◆ **Work item**
An exact copy of every entry below is required, and no picture may appear in it.

**** Data under study

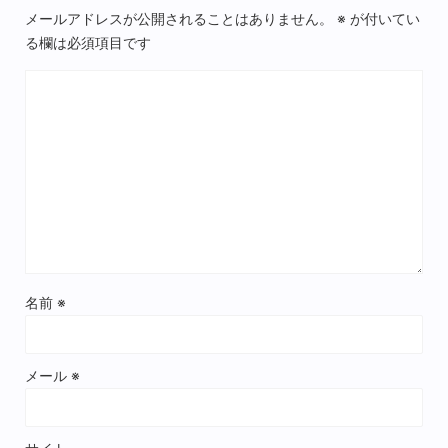
メールアドレスが公開されることはありません。
※
が付いてい
る欄は必須項目です
名前
※
メール
※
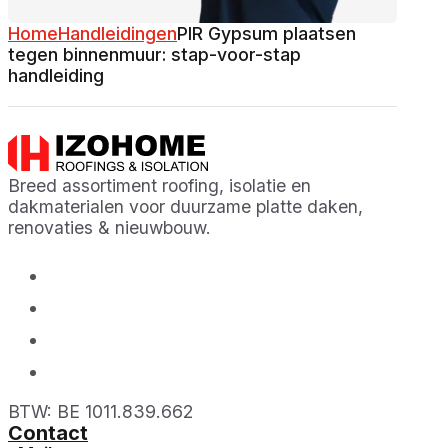
Home
Handleidingen
PIR Gypsum plaatsen
tegen binnenmuur: stap-voor-stap
handleiding
Breed assortiment roofing, isolatie en
dakmaterialen voor duurzame platte daken,
renovaties & nieuwbouw.
BTW: BE 1011.839.662
Contact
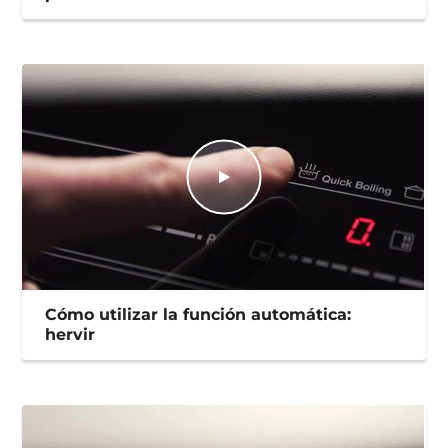
Cómo utilizar la función automática:
hervir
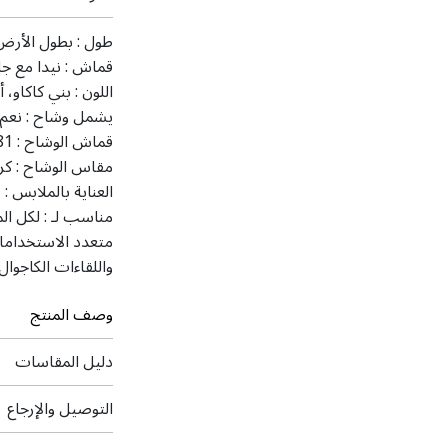
طول :
بطول الأرض
قماش :
نيدا مع جا
اللون :
بني كاكاو،
يشمل وشاح :
نعم
قماش الوشاح :
 81
مقاس الوشاح :
كر
العناية بالملابس :
ت
مناسب لـ :
لكل ال
متعدد الاستخداما
واللقاءات الكاجوال
وصف المنتج
دليل المقاسات
التوصيل والإرجاع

********

◆ **Exercise result**
メールアドレスが公開されることはありません。
※
が付いてい
る欄は必須項目です
名前
※
メール
※
Home
Handleidingen
PIR Gypsum plaatsen
tegen binnenmuur: stap-voor-stap
handleiding
Breed assortiment roofing, isolatie en
dakmaterialen voor duurzame platte daken,
renovaties & nieuwbouw.
BTW: BE 1011.839.662
Contact
Cómo utilizar la función automática:
hervir
طول :
بطول الأرض
قماش :
نيدا مع جا
اللون :
بني كاكاو،
يشمل وشاح :
نعم
قماش الوشاح :
 81
مقاس الوشاح :
كر
العناية بالملابس :
ت
مناسب لـ :
لكل ال
متعدد الاستخداما
واللقاءات الكاجوال
وصف المنتج
دليل المقاسات
التوصيل والإرجاع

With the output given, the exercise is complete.